Titus also ultimately does the right thing, dumping the Dairy Queen gig to give an interview and back up Coriolanus’s story. (Mikey, along for moral support, tells Titus he’s “the bravest guy I know, braver than my buddy Gino, who ordered the niçoise salad at a titty bar. He died.”) Not being the first to come forward does cost Titus, though. Unlike Coriolanus, he doesn’t get to attend the “shorts-only” solidarity Tonys — a clap back at the all-black-outfit Golden Globes — as a spotlighted victim of harassment. Coriolanus also gets the Dairy Queen gig back.

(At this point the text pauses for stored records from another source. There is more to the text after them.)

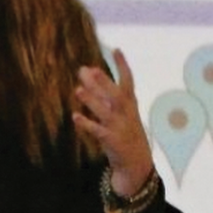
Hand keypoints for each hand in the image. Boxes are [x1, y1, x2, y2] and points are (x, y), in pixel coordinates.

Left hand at [72, 49, 154, 197]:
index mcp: (130, 103)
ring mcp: (120, 127)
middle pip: (116, 95)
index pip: (128, 81)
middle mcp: (126, 113)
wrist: (137, 161)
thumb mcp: (120, 110)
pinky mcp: (112, 141)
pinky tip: (75, 117)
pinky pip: (98, 131)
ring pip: (105, 112)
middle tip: (90, 70)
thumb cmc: (125, 130)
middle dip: (104, 82)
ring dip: (92, 101)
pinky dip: (87, 124)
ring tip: (78, 91)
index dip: (123, 66)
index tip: (116, 50)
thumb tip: (88, 71)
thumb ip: (104, 92)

Though it’s played for laughs, Titus’s #MeToo moment may actually be one of the more accurate depictions of what coming forward is like. For every Coriolanus who’s become famous for speaking up, there are a dozen Tituses whose corroborating stories fade from memory far faster. This second tier of victims might get some measure of justice, but they don’t get back the missed opportunities, like Titus’s lost chance at Sesame Street, that started the whole situation in the first place.
On the upside, Titus does once again have Mikey’s admiration — and he’s starting to screen his boyfriend’s calls while they’re together. It might not be the best Titus can get for his trouble. But it’s still pretty good.
• Always good to see C.H.E.R.Y./L., who, when Jacqueline isn’t forcibly erasing her memories, is forcibly erasing them herself by getting “white girl wasted” and puking up confetti.
• Titus answering the phone “Go for Titus, stay for drama” is extremely on-brand, but maybe not as on-brand as his having saved Mikey’s name in his phone as “Construction otter.”
• Honestly, there are too many great Titus lines in this episode to list. One of my favorites: “It’s career suicide, and you know how I want my career to end: falling off the top row on Hollywood Squares.”
• Fatherless Kimmy used to tell people that Ronald McDonald was her dad “because of the red hair … but then I got a cease-and-desist letter, and a coupon for a free McRib.”
• Mikey has reason to worry that the rumors are true about Mr. Frumpus: He’s “one-quarter marionette.” Justice for Pupazza!